#### [WHAT YOU ARE ASKED TO DO]
Each record below should be returned word for word, with no pictures included.
Content starts
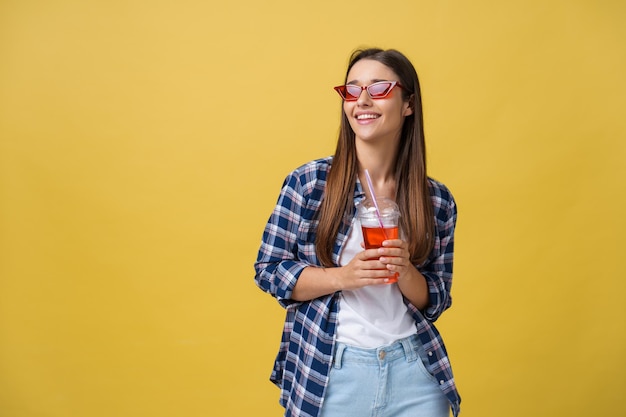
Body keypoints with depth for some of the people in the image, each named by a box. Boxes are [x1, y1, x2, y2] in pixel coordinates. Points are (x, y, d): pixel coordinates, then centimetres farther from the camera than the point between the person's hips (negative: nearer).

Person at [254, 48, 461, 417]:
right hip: (327, 373, -1)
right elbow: (269, 270, -4)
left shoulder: (438, 201, -1)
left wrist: (405, 271, -16)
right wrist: (343, 276, -18)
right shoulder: (308, 182, -7)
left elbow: (436, 302, 5)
Content ends
#### [EXPECTED OUTPUT]
Body keypoints with depth for some of the people in the image, each named by a box. Boxes are [x1, y1, x2, y2] in pixel coordinates. Points are (x, y, d): pixel coordinates, then centimetres farther from the camera than the point between the person's hips (negative: nearer).

Person at [254, 48, 461, 417]:
right hip: (327, 373, -1)
right elbow: (269, 270, -4)
left shoulder: (438, 201, -1)
left wrist: (405, 271, -16)
right wrist: (343, 276, -18)
right shoulder: (308, 182, -7)
left elbow: (436, 302, 5)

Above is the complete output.